I believe arn:aws:lambda:eu-west-2:131329294410:layer:r-runtime-3_6_0:12 is the correct layer?

I did some more digging and found the following: I was passing 2 very long json arrays, representing a column of data each. These were 4319 rows each, effectively representing a 4319*2 dataframe as the body argument of a mocked apigateway call.

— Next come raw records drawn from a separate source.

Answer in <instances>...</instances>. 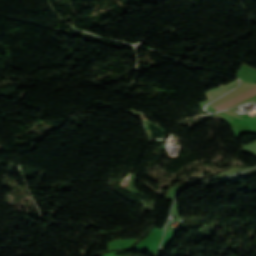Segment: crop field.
I'll return each instance as SVG.
<instances>
[{
	"label": "crop field",
	"mask_w": 256,
	"mask_h": 256,
	"mask_svg": "<svg viewBox=\"0 0 256 256\" xmlns=\"http://www.w3.org/2000/svg\"><path fill=\"white\" fill-rule=\"evenodd\" d=\"M256 131V130H255Z\"/></svg>",
	"instance_id": "obj_2"
},
{
	"label": "crop field",
	"mask_w": 256,
	"mask_h": 256,
	"mask_svg": "<svg viewBox=\"0 0 256 256\" xmlns=\"http://www.w3.org/2000/svg\"><path fill=\"white\" fill-rule=\"evenodd\" d=\"M237 85H238V79L235 80V82H232L226 86L218 87V88L212 89L210 91H207L206 96L208 97V100L205 102H202L201 105L205 106L209 102L213 101L214 99H216L217 97L226 93L227 91H229L230 89L234 88Z\"/></svg>",
	"instance_id": "obj_1"
}]
</instances>
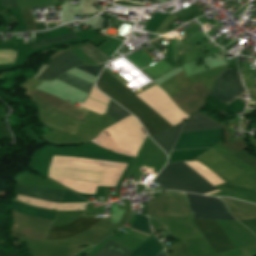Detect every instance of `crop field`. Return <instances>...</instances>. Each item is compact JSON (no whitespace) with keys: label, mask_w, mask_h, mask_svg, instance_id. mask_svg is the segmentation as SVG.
Returning <instances> with one entry per match:
<instances>
[{"label":"crop field","mask_w":256,"mask_h":256,"mask_svg":"<svg viewBox=\"0 0 256 256\" xmlns=\"http://www.w3.org/2000/svg\"><path fill=\"white\" fill-rule=\"evenodd\" d=\"M17 192L20 195L31 196L36 198H41L53 202L60 203L63 196V191H53L41 188H31L19 185ZM16 190L15 193L17 194Z\"/></svg>","instance_id":"5a996713"},{"label":"crop field","mask_w":256,"mask_h":256,"mask_svg":"<svg viewBox=\"0 0 256 256\" xmlns=\"http://www.w3.org/2000/svg\"><path fill=\"white\" fill-rule=\"evenodd\" d=\"M106 114L112 116L117 121L129 115V113L124 111L122 108L116 105L113 101H110Z\"/></svg>","instance_id":"d9b57169"},{"label":"crop field","mask_w":256,"mask_h":256,"mask_svg":"<svg viewBox=\"0 0 256 256\" xmlns=\"http://www.w3.org/2000/svg\"><path fill=\"white\" fill-rule=\"evenodd\" d=\"M10 208L12 210H15V211L27 214V215H31V216H35V217H39V218H43V219H49V220H52L56 213L53 211H47V210L29 207V206L23 205V204L15 201V200L12 202Z\"/></svg>","instance_id":"d1516ede"},{"label":"crop field","mask_w":256,"mask_h":256,"mask_svg":"<svg viewBox=\"0 0 256 256\" xmlns=\"http://www.w3.org/2000/svg\"><path fill=\"white\" fill-rule=\"evenodd\" d=\"M73 38H77V36L70 34V35H66V36H61V37H56V38H52V39L39 41V42L30 44V45L32 48H36V47H40V46H44V45H48V44H52V43H57V42H61V41H65V40H69V39H73Z\"/></svg>","instance_id":"733c2abd"},{"label":"crop field","mask_w":256,"mask_h":256,"mask_svg":"<svg viewBox=\"0 0 256 256\" xmlns=\"http://www.w3.org/2000/svg\"><path fill=\"white\" fill-rule=\"evenodd\" d=\"M184 194L187 199L186 193H184ZM188 195L200 196V195H193V194H188ZM192 196H188V199H189V202H190V205L193 210L195 218L225 219V220H233L234 219L229 214L223 201H221V202L224 204L229 216L232 217L233 219H231L228 216L224 206L222 205V203L220 201H218L219 199L214 200V199H208L210 197L199 198V197H192ZM200 197H206V196H200ZM188 199H187V202H188ZM189 202H188V205H189ZM190 205H189V208H190ZM191 208H190V211H191L192 217L194 218Z\"/></svg>","instance_id":"412701ff"},{"label":"crop field","mask_w":256,"mask_h":256,"mask_svg":"<svg viewBox=\"0 0 256 256\" xmlns=\"http://www.w3.org/2000/svg\"><path fill=\"white\" fill-rule=\"evenodd\" d=\"M163 249L162 245L156 240L153 234L135 249L129 256H155Z\"/></svg>","instance_id":"28ad6ade"},{"label":"crop field","mask_w":256,"mask_h":256,"mask_svg":"<svg viewBox=\"0 0 256 256\" xmlns=\"http://www.w3.org/2000/svg\"><path fill=\"white\" fill-rule=\"evenodd\" d=\"M100 77L109 83L113 88H115L119 93H121L125 98H127L131 103H133L137 108H139L143 113H145L149 118H151L155 123H157L161 128L166 130L172 127L146 104H144L140 99H138L123 84L112 77L105 69ZM100 77L97 81V87L102 92L132 112L141 121L151 137L163 131V129H161L157 124H155L151 119H149L145 114H143L139 109H137L133 104H131L127 99H125Z\"/></svg>","instance_id":"8a807250"},{"label":"crop field","mask_w":256,"mask_h":256,"mask_svg":"<svg viewBox=\"0 0 256 256\" xmlns=\"http://www.w3.org/2000/svg\"><path fill=\"white\" fill-rule=\"evenodd\" d=\"M91 75H94V76H98L99 72L101 71L102 69V66L98 65V66H87V65H82V66H79L77 67Z\"/></svg>","instance_id":"bc2a9ffb"},{"label":"crop field","mask_w":256,"mask_h":256,"mask_svg":"<svg viewBox=\"0 0 256 256\" xmlns=\"http://www.w3.org/2000/svg\"><path fill=\"white\" fill-rule=\"evenodd\" d=\"M81 49L88 57H90L97 64L105 63L109 59L106 55H104L91 44L81 47Z\"/></svg>","instance_id":"cbeb9de0"},{"label":"crop field","mask_w":256,"mask_h":256,"mask_svg":"<svg viewBox=\"0 0 256 256\" xmlns=\"http://www.w3.org/2000/svg\"><path fill=\"white\" fill-rule=\"evenodd\" d=\"M1 4L4 7H10V8L17 9L15 0H1Z\"/></svg>","instance_id":"214f88e0"},{"label":"crop field","mask_w":256,"mask_h":256,"mask_svg":"<svg viewBox=\"0 0 256 256\" xmlns=\"http://www.w3.org/2000/svg\"><path fill=\"white\" fill-rule=\"evenodd\" d=\"M101 219L78 218L72 223L64 227L51 228L47 240L61 239L65 237L75 236L95 225Z\"/></svg>","instance_id":"e52e79f7"},{"label":"crop field","mask_w":256,"mask_h":256,"mask_svg":"<svg viewBox=\"0 0 256 256\" xmlns=\"http://www.w3.org/2000/svg\"><path fill=\"white\" fill-rule=\"evenodd\" d=\"M184 121L179 123L178 125L152 137V139L157 142L167 153L171 150L172 146L174 145L181 127Z\"/></svg>","instance_id":"3316defc"},{"label":"crop field","mask_w":256,"mask_h":256,"mask_svg":"<svg viewBox=\"0 0 256 256\" xmlns=\"http://www.w3.org/2000/svg\"><path fill=\"white\" fill-rule=\"evenodd\" d=\"M165 190L207 193L217 188L185 162L166 165L155 178ZM219 192L213 191L205 195Z\"/></svg>","instance_id":"ac0d7876"},{"label":"crop field","mask_w":256,"mask_h":256,"mask_svg":"<svg viewBox=\"0 0 256 256\" xmlns=\"http://www.w3.org/2000/svg\"><path fill=\"white\" fill-rule=\"evenodd\" d=\"M164 253H165V251H164ZM164 253H163V251H161L157 256H164ZM165 256H166V253H165Z\"/></svg>","instance_id":"92a150f3"},{"label":"crop field","mask_w":256,"mask_h":256,"mask_svg":"<svg viewBox=\"0 0 256 256\" xmlns=\"http://www.w3.org/2000/svg\"><path fill=\"white\" fill-rule=\"evenodd\" d=\"M216 254L234 249L216 220L193 219Z\"/></svg>","instance_id":"f4fd0767"},{"label":"crop field","mask_w":256,"mask_h":256,"mask_svg":"<svg viewBox=\"0 0 256 256\" xmlns=\"http://www.w3.org/2000/svg\"><path fill=\"white\" fill-rule=\"evenodd\" d=\"M58 79L68 83V84H71L77 88H80L86 92H90L91 88H92V84L88 83V82H85L81 79H78L74 76H71L67 73L63 74L62 76H60Z\"/></svg>","instance_id":"5142ce71"},{"label":"crop field","mask_w":256,"mask_h":256,"mask_svg":"<svg viewBox=\"0 0 256 256\" xmlns=\"http://www.w3.org/2000/svg\"><path fill=\"white\" fill-rule=\"evenodd\" d=\"M130 253L131 252L110 241L95 256H128Z\"/></svg>","instance_id":"22f410ed"},{"label":"crop field","mask_w":256,"mask_h":256,"mask_svg":"<svg viewBox=\"0 0 256 256\" xmlns=\"http://www.w3.org/2000/svg\"><path fill=\"white\" fill-rule=\"evenodd\" d=\"M217 128H221L219 123L197 111L186 120L181 133Z\"/></svg>","instance_id":"d8731c3e"},{"label":"crop field","mask_w":256,"mask_h":256,"mask_svg":"<svg viewBox=\"0 0 256 256\" xmlns=\"http://www.w3.org/2000/svg\"><path fill=\"white\" fill-rule=\"evenodd\" d=\"M21 14L25 21V26L28 31L37 30V27L34 23L33 16L30 9H22L20 10Z\"/></svg>","instance_id":"4a817a6b"},{"label":"crop field","mask_w":256,"mask_h":256,"mask_svg":"<svg viewBox=\"0 0 256 256\" xmlns=\"http://www.w3.org/2000/svg\"><path fill=\"white\" fill-rule=\"evenodd\" d=\"M244 93L246 92L242 87L238 72L226 68L216 78L209 95L228 105Z\"/></svg>","instance_id":"34b2d1b8"},{"label":"crop field","mask_w":256,"mask_h":256,"mask_svg":"<svg viewBox=\"0 0 256 256\" xmlns=\"http://www.w3.org/2000/svg\"><path fill=\"white\" fill-rule=\"evenodd\" d=\"M49 64L37 79H54L82 63L71 51H68L52 58Z\"/></svg>","instance_id":"dd49c442"}]
</instances>
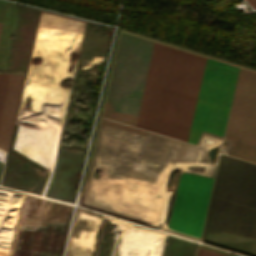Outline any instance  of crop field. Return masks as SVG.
I'll return each instance as SVG.
<instances>
[{"label":"crop field","mask_w":256,"mask_h":256,"mask_svg":"<svg viewBox=\"0 0 256 256\" xmlns=\"http://www.w3.org/2000/svg\"><path fill=\"white\" fill-rule=\"evenodd\" d=\"M200 55L153 44L139 117L110 112L102 116L183 138ZM239 68L201 58L184 141L196 144L202 130L223 136Z\"/></svg>","instance_id":"obj_1"},{"label":"crop field","mask_w":256,"mask_h":256,"mask_svg":"<svg viewBox=\"0 0 256 256\" xmlns=\"http://www.w3.org/2000/svg\"><path fill=\"white\" fill-rule=\"evenodd\" d=\"M207 232L256 239V164L220 153L202 239Z\"/></svg>","instance_id":"obj_2"},{"label":"crop field","mask_w":256,"mask_h":256,"mask_svg":"<svg viewBox=\"0 0 256 256\" xmlns=\"http://www.w3.org/2000/svg\"><path fill=\"white\" fill-rule=\"evenodd\" d=\"M213 180L183 173L180 178L170 228L200 238Z\"/></svg>","instance_id":"obj_3"},{"label":"crop field","mask_w":256,"mask_h":256,"mask_svg":"<svg viewBox=\"0 0 256 256\" xmlns=\"http://www.w3.org/2000/svg\"><path fill=\"white\" fill-rule=\"evenodd\" d=\"M225 137L256 153V73L240 70Z\"/></svg>","instance_id":"obj_4"},{"label":"crop field","mask_w":256,"mask_h":256,"mask_svg":"<svg viewBox=\"0 0 256 256\" xmlns=\"http://www.w3.org/2000/svg\"><path fill=\"white\" fill-rule=\"evenodd\" d=\"M24 76L10 75L0 115V147L7 150Z\"/></svg>","instance_id":"obj_5"},{"label":"crop field","mask_w":256,"mask_h":256,"mask_svg":"<svg viewBox=\"0 0 256 256\" xmlns=\"http://www.w3.org/2000/svg\"><path fill=\"white\" fill-rule=\"evenodd\" d=\"M101 124H106V125H110V126H115V127L123 128V129L129 130V131L141 134V135L145 134V131L140 130L138 128L127 126V125H123V124L116 123V122H113V121H110V120H107V119H103V118H102Z\"/></svg>","instance_id":"obj_6"},{"label":"crop field","mask_w":256,"mask_h":256,"mask_svg":"<svg viewBox=\"0 0 256 256\" xmlns=\"http://www.w3.org/2000/svg\"><path fill=\"white\" fill-rule=\"evenodd\" d=\"M8 77L9 75H0V111L3 103Z\"/></svg>","instance_id":"obj_7"},{"label":"crop field","mask_w":256,"mask_h":256,"mask_svg":"<svg viewBox=\"0 0 256 256\" xmlns=\"http://www.w3.org/2000/svg\"><path fill=\"white\" fill-rule=\"evenodd\" d=\"M219 255H220L219 252H215V251L205 249V248H202V247H201L200 253H199V256H219ZM220 256H227V255H224V254L221 253Z\"/></svg>","instance_id":"obj_8"},{"label":"crop field","mask_w":256,"mask_h":256,"mask_svg":"<svg viewBox=\"0 0 256 256\" xmlns=\"http://www.w3.org/2000/svg\"><path fill=\"white\" fill-rule=\"evenodd\" d=\"M254 9H256V0H246Z\"/></svg>","instance_id":"obj_9"},{"label":"crop field","mask_w":256,"mask_h":256,"mask_svg":"<svg viewBox=\"0 0 256 256\" xmlns=\"http://www.w3.org/2000/svg\"><path fill=\"white\" fill-rule=\"evenodd\" d=\"M1 25H2V23H0V29H1Z\"/></svg>","instance_id":"obj_10"}]
</instances>
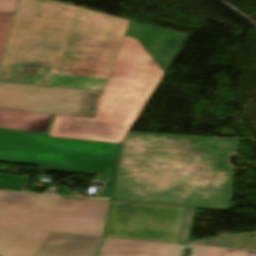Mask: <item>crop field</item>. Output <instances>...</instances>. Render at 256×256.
I'll use <instances>...</instances> for the list:
<instances>
[{
  "label": "crop field",
  "mask_w": 256,
  "mask_h": 256,
  "mask_svg": "<svg viewBox=\"0 0 256 256\" xmlns=\"http://www.w3.org/2000/svg\"><path fill=\"white\" fill-rule=\"evenodd\" d=\"M238 140L128 134L112 200L230 208Z\"/></svg>",
  "instance_id": "8a807250"
},
{
  "label": "crop field",
  "mask_w": 256,
  "mask_h": 256,
  "mask_svg": "<svg viewBox=\"0 0 256 256\" xmlns=\"http://www.w3.org/2000/svg\"><path fill=\"white\" fill-rule=\"evenodd\" d=\"M185 39L130 21L94 119L55 115L48 136L121 144Z\"/></svg>",
  "instance_id": "ac0d7876"
},
{
  "label": "crop field",
  "mask_w": 256,
  "mask_h": 256,
  "mask_svg": "<svg viewBox=\"0 0 256 256\" xmlns=\"http://www.w3.org/2000/svg\"><path fill=\"white\" fill-rule=\"evenodd\" d=\"M108 206L0 191V256H34L51 232L102 236Z\"/></svg>",
  "instance_id": "34b2d1b8"
},
{
  "label": "crop field",
  "mask_w": 256,
  "mask_h": 256,
  "mask_svg": "<svg viewBox=\"0 0 256 256\" xmlns=\"http://www.w3.org/2000/svg\"><path fill=\"white\" fill-rule=\"evenodd\" d=\"M38 16L71 19L52 86L103 91L129 21L53 0Z\"/></svg>",
  "instance_id": "412701ff"
},
{
  "label": "crop field",
  "mask_w": 256,
  "mask_h": 256,
  "mask_svg": "<svg viewBox=\"0 0 256 256\" xmlns=\"http://www.w3.org/2000/svg\"><path fill=\"white\" fill-rule=\"evenodd\" d=\"M119 144L0 133V161L42 165L44 170L98 175L99 196H109ZM27 177L0 174V189L23 191Z\"/></svg>",
  "instance_id": "f4fd0767"
},
{
  "label": "crop field",
  "mask_w": 256,
  "mask_h": 256,
  "mask_svg": "<svg viewBox=\"0 0 256 256\" xmlns=\"http://www.w3.org/2000/svg\"><path fill=\"white\" fill-rule=\"evenodd\" d=\"M41 0H19L0 81L51 86L69 21L37 17Z\"/></svg>",
  "instance_id": "dd49c442"
},
{
  "label": "crop field",
  "mask_w": 256,
  "mask_h": 256,
  "mask_svg": "<svg viewBox=\"0 0 256 256\" xmlns=\"http://www.w3.org/2000/svg\"><path fill=\"white\" fill-rule=\"evenodd\" d=\"M185 207L112 201L105 236L177 243Z\"/></svg>",
  "instance_id": "e52e79f7"
},
{
  "label": "crop field",
  "mask_w": 256,
  "mask_h": 256,
  "mask_svg": "<svg viewBox=\"0 0 256 256\" xmlns=\"http://www.w3.org/2000/svg\"><path fill=\"white\" fill-rule=\"evenodd\" d=\"M83 90L5 84L0 82V107L74 115Z\"/></svg>",
  "instance_id": "d8731c3e"
},
{
  "label": "crop field",
  "mask_w": 256,
  "mask_h": 256,
  "mask_svg": "<svg viewBox=\"0 0 256 256\" xmlns=\"http://www.w3.org/2000/svg\"><path fill=\"white\" fill-rule=\"evenodd\" d=\"M179 244L104 238L97 256H182Z\"/></svg>",
  "instance_id": "5a996713"
},
{
  "label": "crop field",
  "mask_w": 256,
  "mask_h": 256,
  "mask_svg": "<svg viewBox=\"0 0 256 256\" xmlns=\"http://www.w3.org/2000/svg\"><path fill=\"white\" fill-rule=\"evenodd\" d=\"M102 238L51 233L35 256H94Z\"/></svg>",
  "instance_id": "3316defc"
},
{
  "label": "crop field",
  "mask_w": 256,
  "mask_h": 256,
  "mask_svg": "<svg viewBox=\"0 0 256 256\" xmlns=\"http://www.w3.org/2000/svg\"><path fill=\"white\" fill-rule=\"evenodd\" d=\"M53 116L0 109V131L47 136Z\"/></svg>",
  "instance_id": "28ad6ade"
},
{
  "label": "crop field",
  "mask_w": 256,
  "mask_h": 256,
  "mask_svg": "<svg viewBox=\"0 0 256 256\" xmlns=\"http://www.w3.org/2000/svg\"><path fill=\"white\" fill-rule=\"evenodd\" d=\"M101 95L102 93L84 91L75 115L93 118Z\"/></svg>",
  "instance_id": "d1516ede"
},
{
  "label": "crop field",
  "mask_w": 256,
  "mask_h": 256,
  "mask_svg": "<svg viewBox=\"0 0 256 256\" xmlns=\"http://www.w3.org/2000/svg\"><path fill=\"white\" fill-rule=\"evenodd\" d=\"M13 15L0 13V61L10 31Z\"/></svg>",
  "instance_id": "22f410ed"
},
{
  "label": "crop field",
  "mask_w": 256,
  "mask_h": 256,
  "mask_svg": "<svg viewBox=\"0 0 256 256\" xmlns=\"http://www.w3.org/2000/svg\"><path fill=\"white\" fill-rule=\"evenodd\" d=\"M195 209L186 208L183 225L179 237L178 243L188 242L189 240V234H190V228H191V222L193 218Z\"/></svg>",
  "instance_id": "cbeb9de0"
},
{
  "label": "crop field",
  "mask_w": 256,
  "mask_h": 256,
  "mask_svg": "<svg viewBox=\"0 0 256 256\" xmlns=\"http://www.w3.org/2000/svg\"><path fill=\"white\" fill-rule=\"evenodd\" d=\"M222 250L223 249L194 247L190 256H221Z\"/></svg>",
  "instance_id": "5142ce71"
},
{
  "label": "crop field",
  "mask_w": 256,
  "mask_h": 256,
  "mask_svg": "<svg viewBox=\"0 0 256 256\" xmlns=\"http://www.w3.org/2000/svg\"><path fill=\"white\" fill-rule=\"evenodd\" d=\"M18 0H0V12L14 13Z\"/></svg>",
  "instance_id": "d9b57169"
},
{
  "label": "crop field",
  "mask_w": 256,
  "mask_h": 256,
  "mask_svg": "<svg viewBox=\"0 0 256 256\" xmlns=\"http://www.w3.org/2000/svg\"><path fill=\"white\" fill-rule=\"evenodd\" d=\"M222 256H256V252L224 249Z\"/></svg>",
  "instance_id": "733c2abd"
}]
</instances>
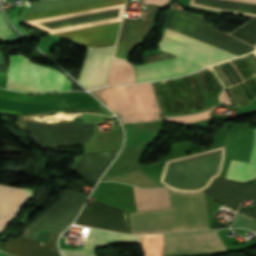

It looks like this, except with longer date_time and value vectors:

{
  "body": {
    "date_time": [
      "2018-07-03 00:00:00",
      "2018-07-03 00:30:00",
      "2018-07-03 01:00:00",
      "2018-07-03 01:30:00",
      "2018-07-03 02:00:00"
    ],
    "value": [
      83.455,
      82.075,
      89.96,
      74.585,
      64.43
    ]
  },
  "resource": "/{proxy+}",
  "path": "/path/to/resource",
  "httpMethod": "POST",
  "isBase64Encoded": true,
  "queryStringParameters": {
    "foo": "bar"
  },
  "pathParameters": {
    "proxy": "/path/to/resource"
  },
  "stageVariables": {
    "baz": "qux"
  },
  "headers": {
    "Accept": "text/html,application/xhtml+xml,application/xml;q=0.9,image/webp,*/*;q=0.8",
    "Accept-Encoding": "gzip, deflate, sdch",
    "Accept-Language": "en-US,en;q=0.8",
    "Cache-Control": "max-age=0",
    "CloudFront-Forwarded-Proto": "https",
    "CloudFront-Is-Desktop-Viewer": "true",
    "CloudFront-Is-Mobile-Viewer": "false",
    "CloudFront-Is-SmartTV-Viewer": "false",
    "CloudFront-Is-Tablet-Viewer": "false",
    "CloudFront-Viewer-Country": "US",
    "Host": "1234567890.execute-api.eu-west-2.amazonaws.com",
    "Upgrade-Insecure-Requests": "1",
    "User-Agent": "Custom User Agent String",
    "Via": "1.1 08f323deadbeefa7af34d5feb414ce27.cloudfront.net (CloudFront)",
    "X-Amz-Cf-Id": "cDehVQoZnx43VYQb9j2-nvCh-9z396Uhbp027Y2JvkCPNLmGJHqlaA==",
    "X-Forwarded-For": "127.0.0.1, 127.0.0.2",
    "X-Forwarded-Port": "443",
    "X-Forwarded-Proto": "https"
  },
  "requestContext": {
    "accountId": "123456789012",
    "resourceId": "123456",
    "stage": "prod",
    "requestId": "c6af9ac6-7b61-11e6-9a41-93e8deadbeef",
    "requestTime": "09/Apr/2015:12:34:56 +0000",
    "requestTimeEpoch": 1428582896000,
    "identity": {
      "cognitoIdentityPoolId": null,
      "accountId": null,
      "cognitoIdentityId": null,
      "caller": null,
      "accessKey": null,
      "sourceIp": "127.0.0.1",
      "cognitoAuthenticationType": null,
      "cognitoAuthenticationProvider": null,
      "userArn": null,
      "userAgent": "Custom User Agent String",
      "user": null
    },
    "path": "/prod/path/to/resource",
    "resourcePath": "/{proxy+}",
    "httpMethod": "POST",
    "apiId": "1234567890",
    "protocol": "HTTP/1.1"
  }
}

The above will run the following lambda function:

lambda_handler <- function(body,...) {

  str(body)

  return(body)
}

If I removed 1 column from the longer version, then the error didn't appear, and the function correctly ran. If I removed one third of each column, i.e. 1439 records from each column, the execution passed locally.

If I deploy the code, and then run it on the aws infrastructure the code ran fine in all cases.

It looks potentially like what I've hit is in fact upstream of your layer? And to do with the docker image of the amazon ami?